Collected data:

* * *

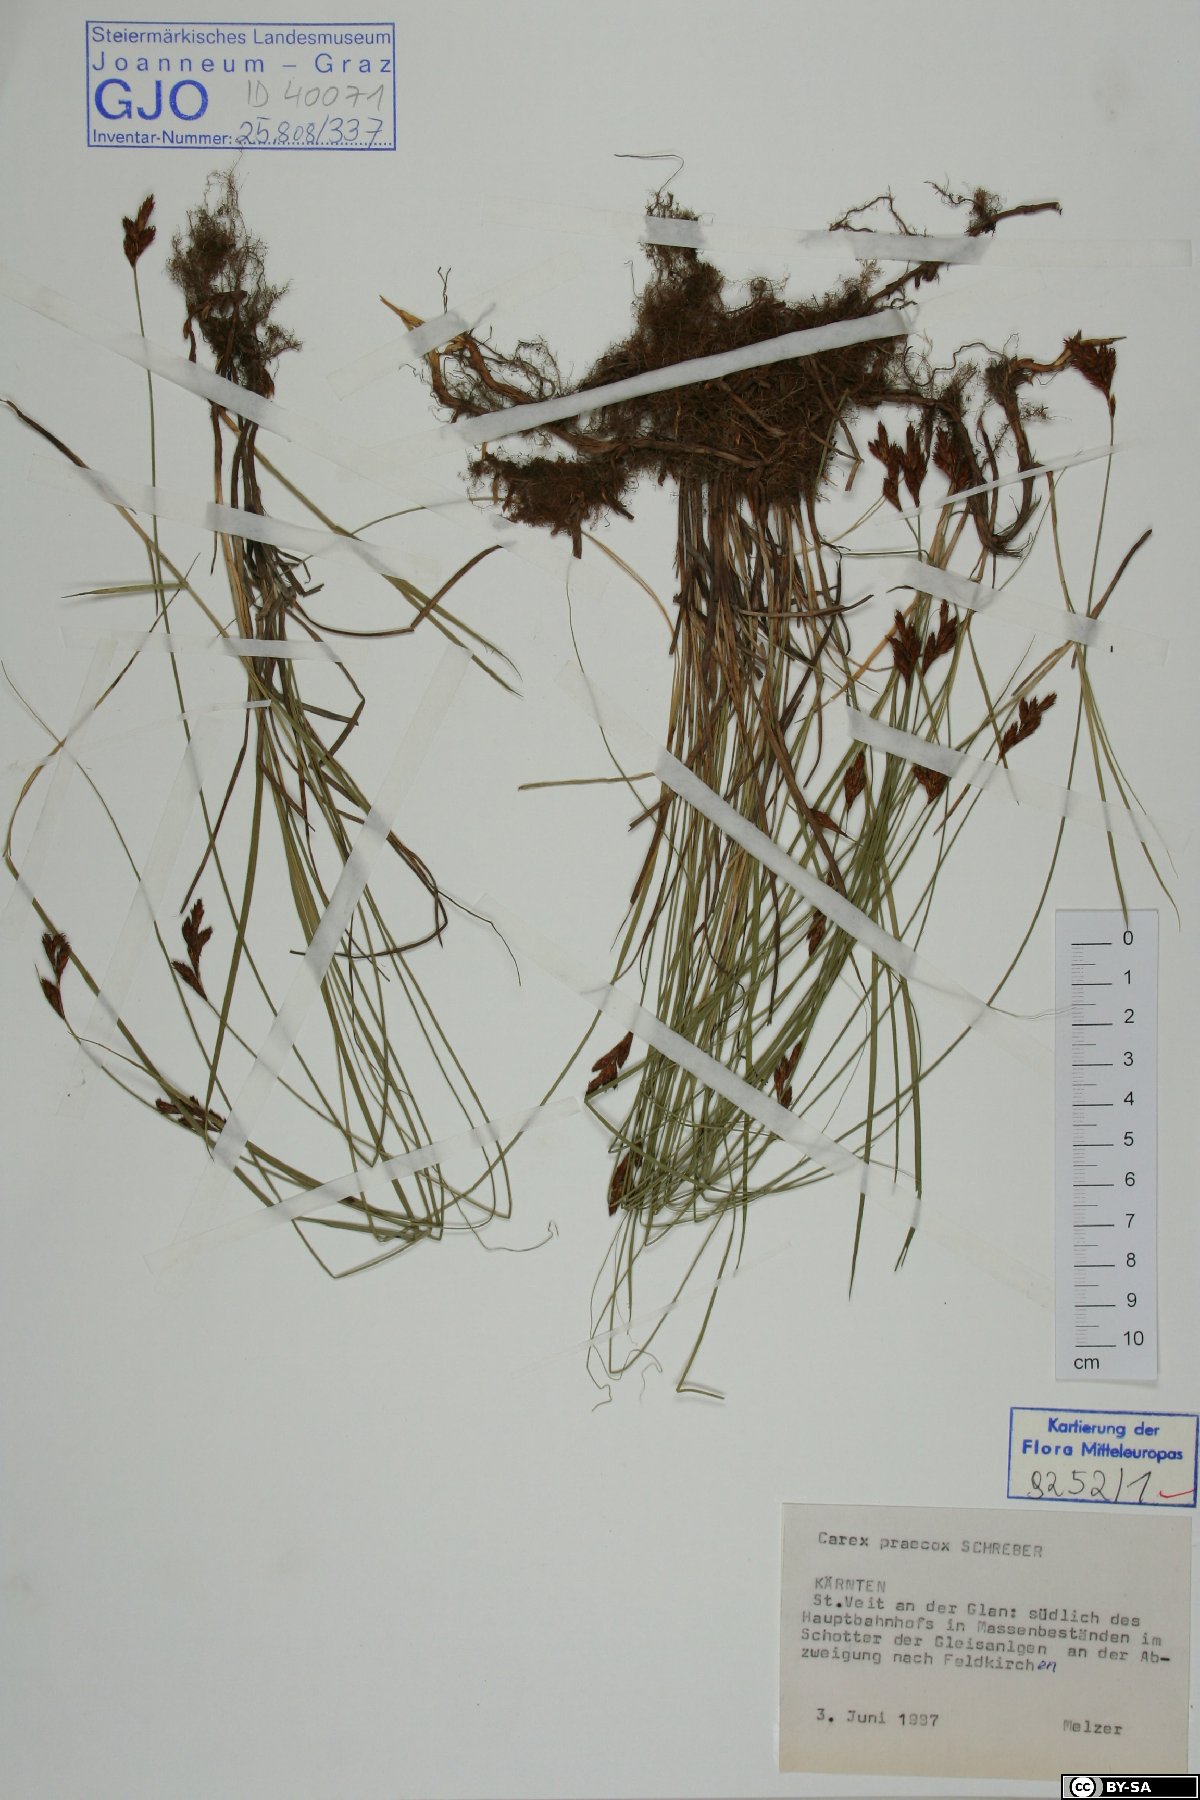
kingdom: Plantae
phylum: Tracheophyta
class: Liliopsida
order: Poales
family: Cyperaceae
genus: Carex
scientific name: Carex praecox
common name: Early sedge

* * *

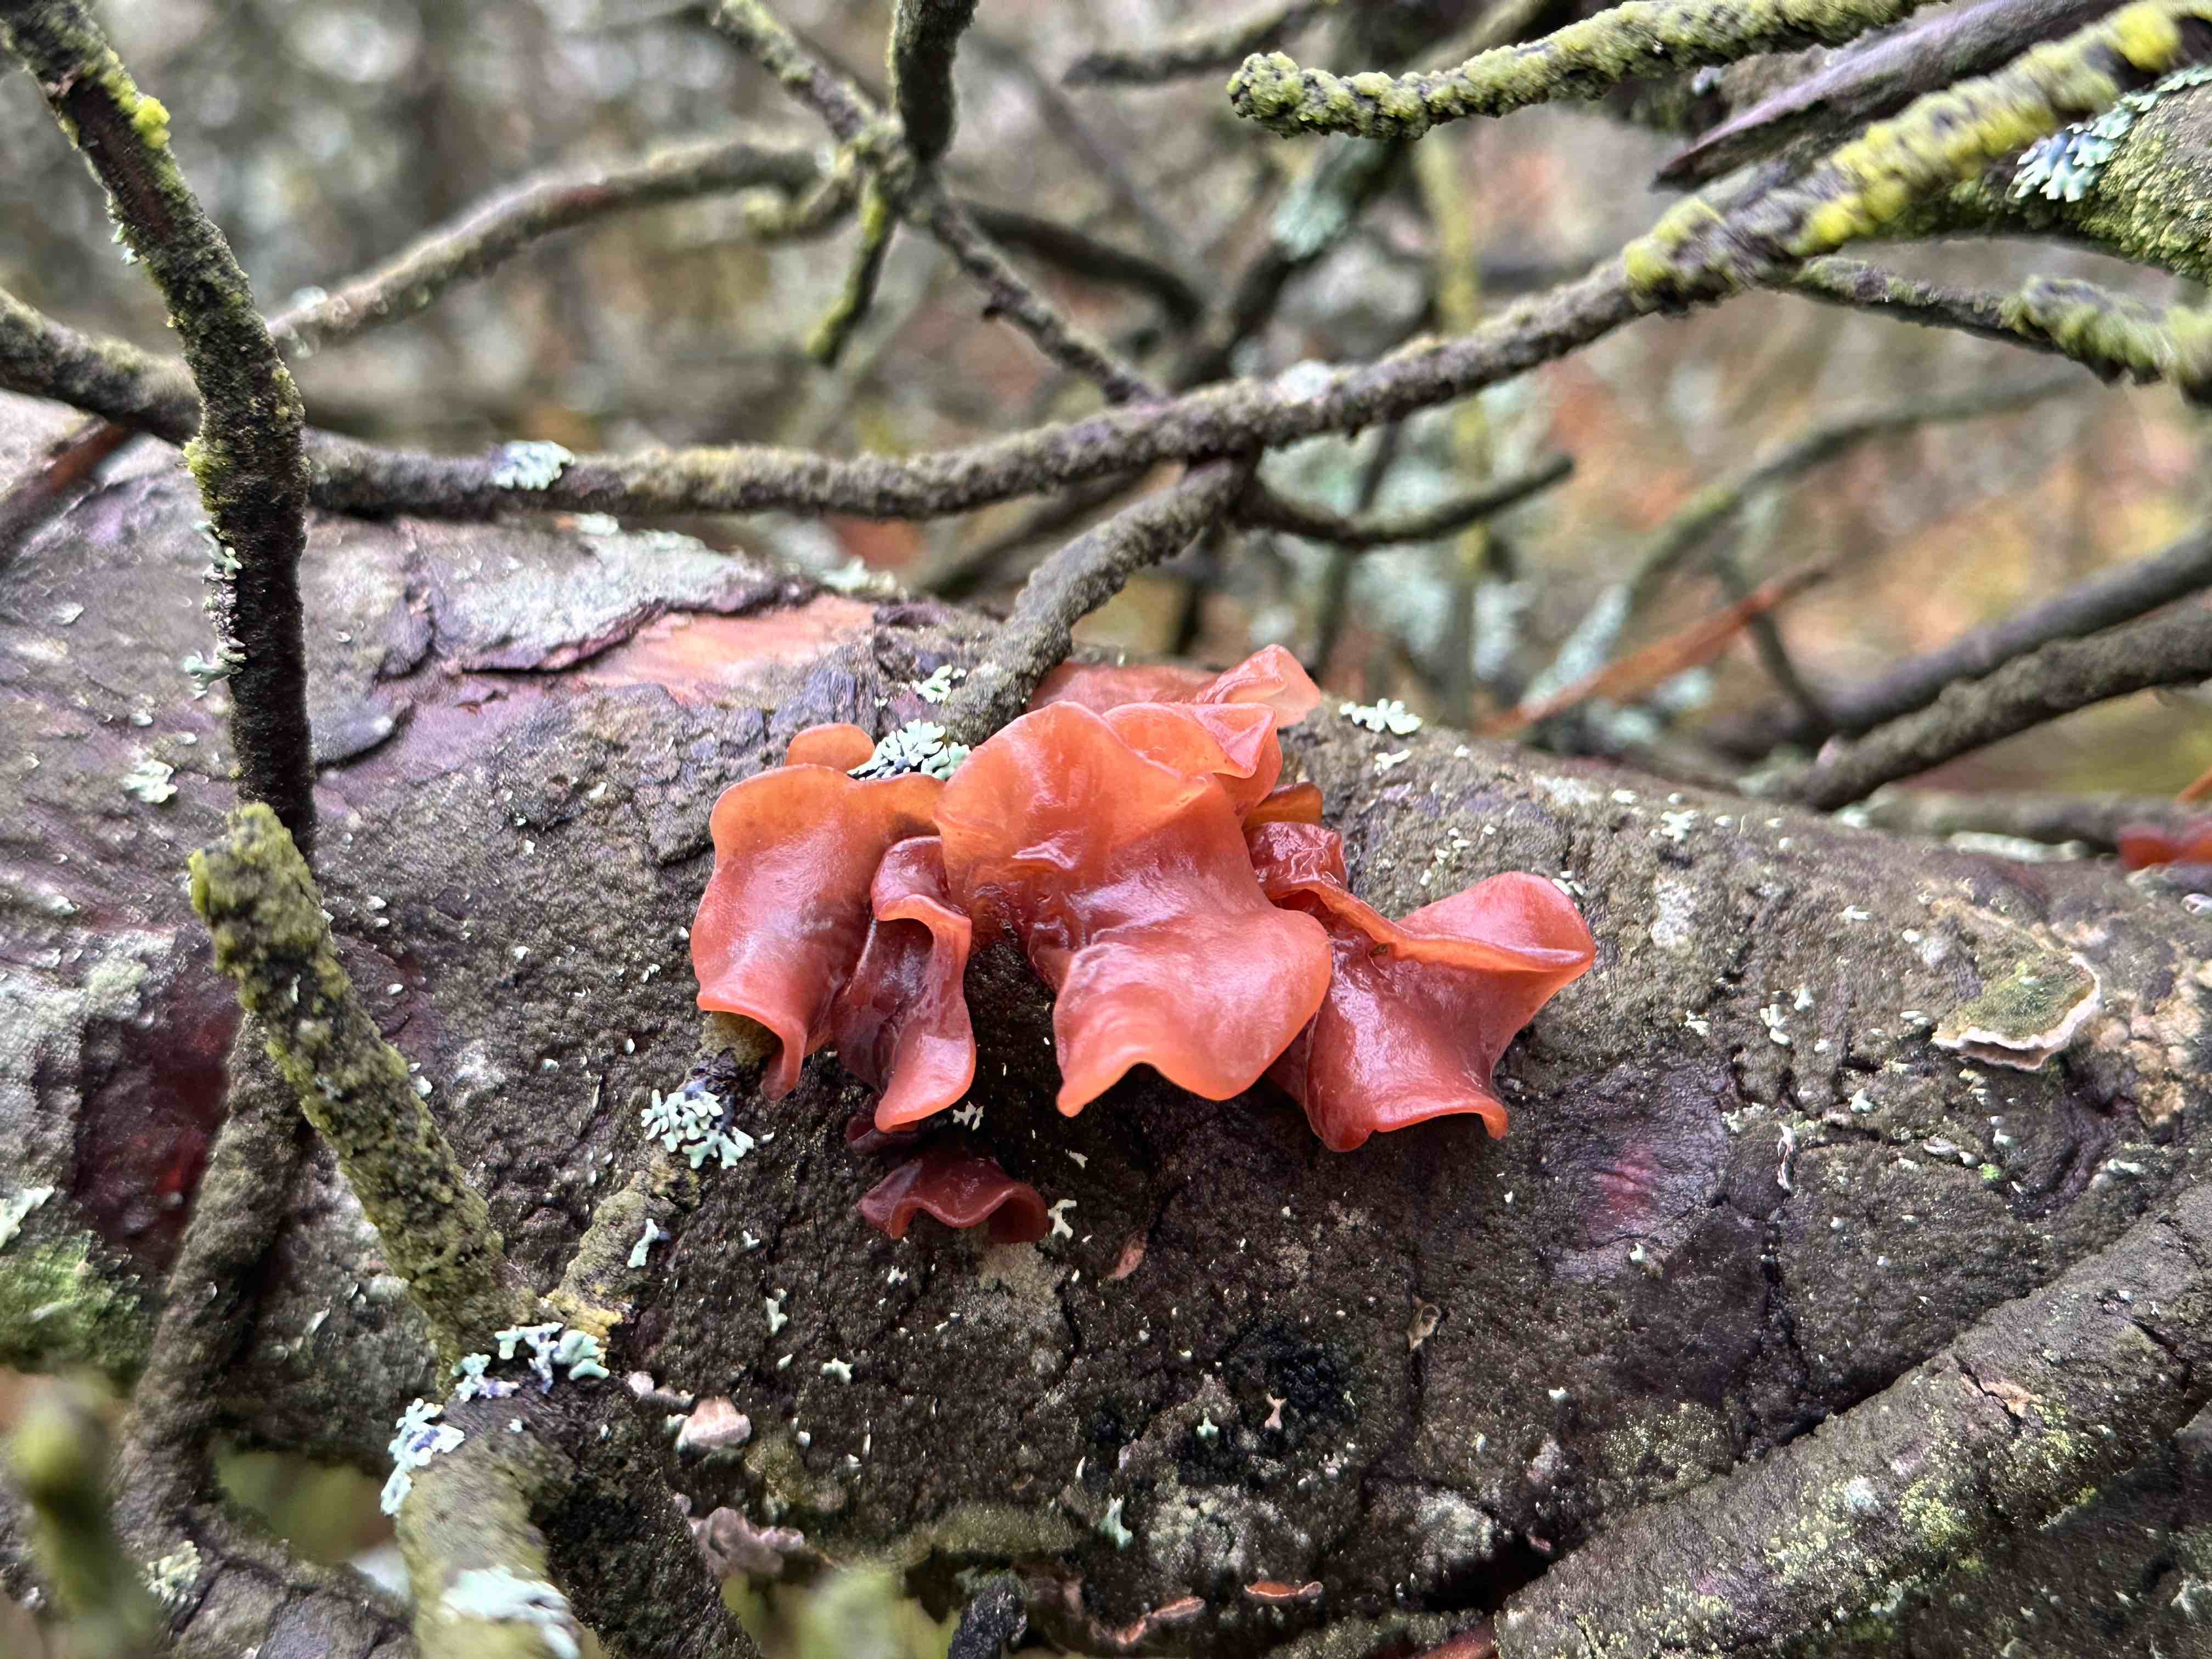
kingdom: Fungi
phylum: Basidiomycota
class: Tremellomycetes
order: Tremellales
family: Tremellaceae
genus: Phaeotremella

* * *

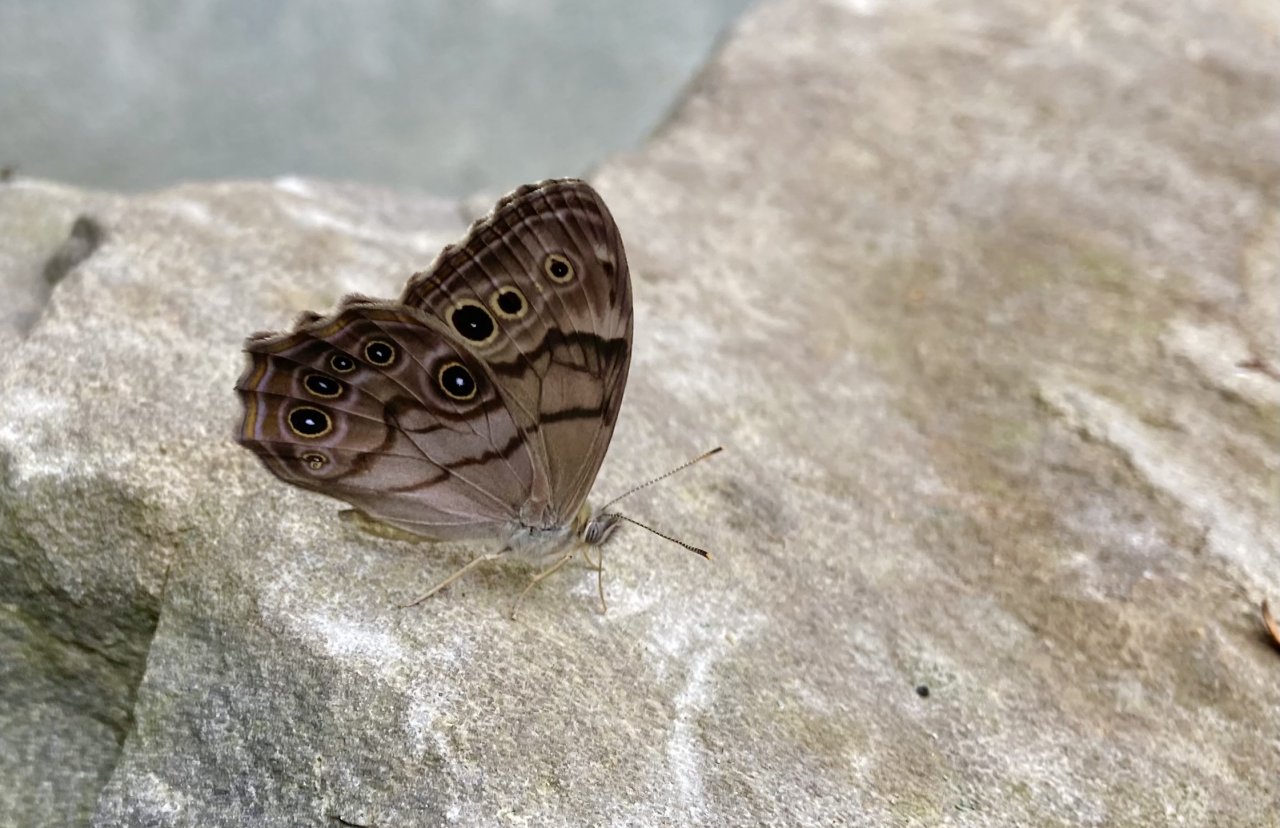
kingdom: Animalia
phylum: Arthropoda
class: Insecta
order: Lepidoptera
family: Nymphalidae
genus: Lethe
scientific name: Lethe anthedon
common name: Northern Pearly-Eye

* * *

PROBLEM DETAILS:
Filter the lines above, keeping only those that contain the word "name", and copy each kept line unchanged.

COMPLETED EXERCISE:
scientific name: Carex praecox
common name: Early sedge
scientific name: Lethe anthedon
common name: Northern Pearly-Eye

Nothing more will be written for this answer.